Our final destination for the day was Vicksburg, Mississippi, a prominent city with much Civil War history. The capture of the Confederate river fortress at Vicksburg, Mississippi on July 4, 1863 was a major turning point of the Civil War. Today, many history buffs flock to this charming river city to learn more about our country’s history. Two minutes into town at a rest stop, I found the perfect opportunity for a cannon shot. One of my best!
A beautiful view of Louisiana from the Vicksburg bluffs.
Before checking in to our place, I needed to get one more run out of the way. Our pal over in Tallulah, LA made sure that we knew to visit the Vicksburg National Military Park. Wow, what a place! The park offers a 16-mile driving tour and you can always find runners and cyclists venturing through the park’s hills and monuments. Dad and I would do the drive the next morning, but I finished the day strong with a two-miler. I thanked Chris Shrader once again at the park.

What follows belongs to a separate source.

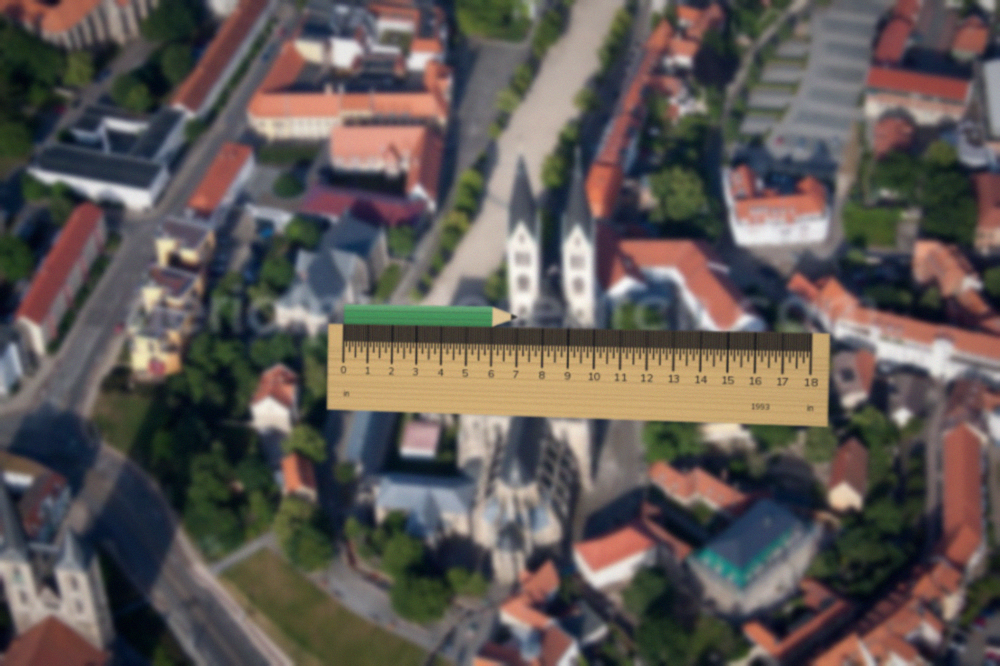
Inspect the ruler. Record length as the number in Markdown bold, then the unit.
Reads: **7** in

This picture does not do the park justice, but rounding a curve, these magnificent hills appeared with a grand building in the distance. A great run!
Dad and I ventured back into downtown Vicksburg to explore a bit. Nestled on the side of a hill, the community is great and it filled with old architecture, neat shops, great restaurants and river culture. We found this great building on the riverfront, and I thanked Mike Hyatt again.

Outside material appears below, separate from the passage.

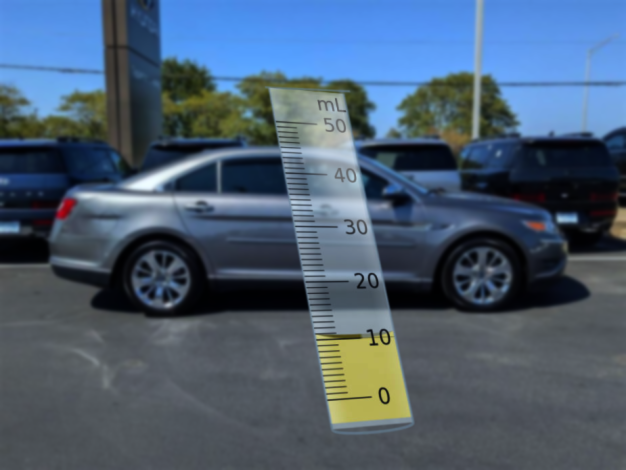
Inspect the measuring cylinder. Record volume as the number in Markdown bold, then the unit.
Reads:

Along the river are panels of murals, a touch that has become very popular in many of the river communities that we’ve visited. Obviously, I’m a fan.
I thanked my buddy Mike “Scar” Scarlatelli in front of a mural that included Teddy Roosevelt and his crew. I can picture Scar on a horse next to these fellas. Scar is the Warden for Phi Delta Theta, the guy who brings the order. Thanks Scar!
Our lodging for the evening was incredible. I connected with H.C. Porter on Airbnb leading up to the trip. She rents out an entire floor apartment above her art studio in Vicksburg. Here’s the greatest thing about Airbnb. You build reviews through your stays. If you are respectful of other peoples’ properties, you get good reviews. When you have good reviews, you can show up in Vicksburg and be handed a key to the gallery for an amazing overnight experience! I love that trust is the bedrock of the platform.
The apartment is ~2,200 square feet and it filled with fun art and sculptures. I FaceTimed with my kids and they LOVED seeing all the art.
It even has its own rooftop to enjoy the Vicksburg weather. A simply stunning apartment. Thanks H.C.!
We celebrated the day with an amazing dinner at Rusty’s down the road from where we were staying. Gumbo, an oyster po’ boy, a local beer and Mississippi Mud Pie. Does it get any better?